Documento de origem:

☆ ☆ ☆ ☆

É certo que a nossa legislação se situa seguramente entre as mais avançadas no que toca aos direitos das mulheres. Conhece nos últimos tempos, e em sede legislativa, um interesse especial pelas questões da violência,após a aprovação em 1991 de um projecto de Lei do PCP reforçando as garantias e a protecção dos direitos das mulheres vítimas de violência, que é hoje a lei 62/91.
No entanto, o Relatório não poderá deixar de reflectir a vida real das mulheres portuguesas.
Nomeadamente a que se relaciona com índices que revelam inquietantes taxas de feminização da pobreza e degradação de condições de vida.
Não poderá deixar de reflectir a real violência de que são vítimas as mulheres nos locais de trabalho, e que se cifra, nomeadamente, na privação de exercício de direitos decorrentes da maternidade.
A verdade é que não pode abstrair-se de dados constantes de estudos do INE, do próprio Ministério do Trabalho e Solidariedade, dos dados relativos ao rendimento mínimo garantido.
Aumenta o número de famílias monoparentais femininas.
Regista-se um decréscimo na frequência da escolaridade obrigatória.

☆ ☆ ☆ ☆

Conjunto de registos:

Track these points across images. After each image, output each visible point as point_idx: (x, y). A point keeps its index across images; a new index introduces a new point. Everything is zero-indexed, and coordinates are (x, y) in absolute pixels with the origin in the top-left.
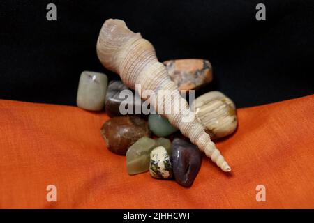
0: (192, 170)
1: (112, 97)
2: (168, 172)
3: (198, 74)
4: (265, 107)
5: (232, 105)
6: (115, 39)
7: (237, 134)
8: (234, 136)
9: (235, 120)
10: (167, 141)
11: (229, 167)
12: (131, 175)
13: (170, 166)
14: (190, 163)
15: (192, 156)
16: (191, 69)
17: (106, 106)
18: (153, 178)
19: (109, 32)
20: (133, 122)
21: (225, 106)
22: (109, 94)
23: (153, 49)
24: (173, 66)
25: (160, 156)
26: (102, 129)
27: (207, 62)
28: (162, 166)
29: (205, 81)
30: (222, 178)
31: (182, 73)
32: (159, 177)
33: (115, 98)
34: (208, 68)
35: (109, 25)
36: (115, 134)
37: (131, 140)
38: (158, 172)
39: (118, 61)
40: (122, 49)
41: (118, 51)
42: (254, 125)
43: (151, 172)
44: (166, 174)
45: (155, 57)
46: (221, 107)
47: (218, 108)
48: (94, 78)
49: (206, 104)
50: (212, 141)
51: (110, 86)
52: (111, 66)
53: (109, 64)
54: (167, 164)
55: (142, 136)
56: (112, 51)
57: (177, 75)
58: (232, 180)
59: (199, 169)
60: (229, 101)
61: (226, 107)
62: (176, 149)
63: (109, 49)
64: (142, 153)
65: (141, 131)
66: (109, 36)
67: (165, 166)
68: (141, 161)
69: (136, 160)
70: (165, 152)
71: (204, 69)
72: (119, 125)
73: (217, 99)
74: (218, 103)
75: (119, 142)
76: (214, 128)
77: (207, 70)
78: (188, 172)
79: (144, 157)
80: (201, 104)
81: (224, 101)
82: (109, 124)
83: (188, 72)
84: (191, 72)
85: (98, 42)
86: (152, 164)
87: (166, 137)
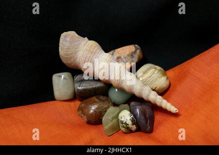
0: (150, 120)
1: (79, 86)
2: (135, 126)
3: (133, 54)
4: (185, 64)
5: (162, 69)
6: (72, 45)
7: (171, 87)
8: (170, 89)
9: (167, 78)
10: (126, 105)
11: (176, 109)
12: (109, 136)
13: (135, 121)
14: (147, 116)
15: (147, 110)
16: (128, 53)
17: (77, 94)
18: (125, 133)
19: (66, 41)
20: (99, 99)
21: (157, 71)
22: (77, 85)
23: (99, 46)
24: (114, 54)
25: (126, 116)
26: (78, 111)
27: (136, 46)
28: (129, 122)
29: (139, 58)
30: (173, 119)
31: (122, 57)
32: (129, 131)
33: (82, 87)
34: (138, 49)
35: (65, 37)
36: (89, 111)
37: (101, 112)
38: (128, 128)
39: (78, 60)
40: (78, 51)
41: (76, 52)
42: (181, 78)
43: (123, 129)
44: (134, 127)
45: (102, 50)
46: (156, 72)
47: (154, 73)
48: (63, 77)
49: (145, 73)
50: (159, 95)
51: (75, 80)
52: (73, 65)
53: (72, 63)
54: (133, 120)
55: (109, 107)
56: (72, 53)
57: (120, 59)
58: (180, 118)
59: (154, 118)
60: (158, 68)
61: (159, 71)
62: (135, 109)
63: (69, 53)
64: (113, 118)
65: (106, 104)
66: (67, 44)
67: (132, 122)
68: (114, 124)
69: (110, 124)
70: (129, 112)
71: (136, 50)
72: (90, 104)
73: (151, 68)
74: (153, 70)
75: (94, 115)
76: (156, 87)
77: (138, 51)
78: (148, 121)
79: (115, 121)
80: (142, 74)
81: (155, 68)
82: (83, 105)
83: (126, 55)
84: (128, 55)
85: (60, 50)
86: (122, 123)
87: (125, 103)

☆ ☆ ☆ ☆

Requisitos das tarefas:
1. Reescreva como lista JSON de strings as linhas dos registos desde a primeira até à que contém "23: (153, 49)", ambas incluídas, com uma string por linha e sem linhas em branco. Deixe de fora as imagens.
2. Continue o texto sobre a situação das mulheres portuguesas a partir do ponto em que termina.

Resultados esperados:
1.
[
  "Track these points across images. After each image, output each visible point as point_idx: (x, y). A point keeps its index across images; a new index introduces a new point. Everything is zero-indexed, and coordinates are (x, y) in absolute pixels with the origin in the top-left.",
  "0: (192, 170)",
  "1: (112, 97)",
  "2: (168, 172)",
  "3: (198, 74)",
  "4: (265, 107)",
  "5: (232, 105)",
  "6: (115, 39)",
  "7: (237, 134)",
  "8: (234, 136)",
  "9: (235, 120)",
  "10: (167, 141)",
  "11: (229, 167)",
  "12: (131, 175)",
  "13: (170, 166)",
  "14: (190, 163)",
  "15: (192, 156)",
  "16: (191, 69)",
  "17: (106, 106)",
  "18: (153, 178)",
  "19: (109, 32)",
  "20: (133, 122)",
  "21: (225, 106)",
  "22: (109, 94)",
  "23: (153, 49)"
]

2.
Torna a registar-se um aumento do índice de envelhecimento.
A provar que é preciso mudar a vida.
A precaridade de emprego vai aumentando.
As mulheres ocupam 70% dos empregos a tempo parcial.
Aumenta o número de desempregados com o ensino superior.
Entre todos os titulares do rendimento mínimo a maioria são mulheres- 68%.Dados de Julho de 1999.
As famílias monoparentais femininas titulares do rendimento mínimo são 21%, enquanto as monoparentais masculinas são 1%. As mulheres sozinhas são 14% e os homens sozinhos são 10%.
As Mulheres ganham em média menos 25% do que os Homens.
Os nados vivos de mães adolescentes representam cerca de 7% do total. O que revela uma alta taxa de gravidezes adolescentes.( cabe perguntar: Para quando a execução dos diplomas sobre educação sexual nas escolas?)
Mais de metade das mães adolescentes são inactivas.
As mães jovens, foram as que tiveram maior proporção de gravidezes não assistidas ( 3, 2%).
Acrescentemos o que consta do último Relatório sobre o Desenvolvimento Humano das Nações Unidas: nos países da OCDE uma mulher com filhos trabalha em média mais 3,3 horas por dia- trabalho não pago.
O nosso Retrato revela : as mulheres portuguesas são vítimas de discriminações e desigualdades.
Estão bem longe de gozar da plena cidadania. Da plena Liberdade.
E Liberdade, segundo alguém escreveu
" é o direito de escolher, o direito de criar para si mesmo a escolha alternativa. Sem a possiblidade de escolha e o exercício desse direito, o ser humano não é nada mais do que um instrumento, uma coisa."
Disse.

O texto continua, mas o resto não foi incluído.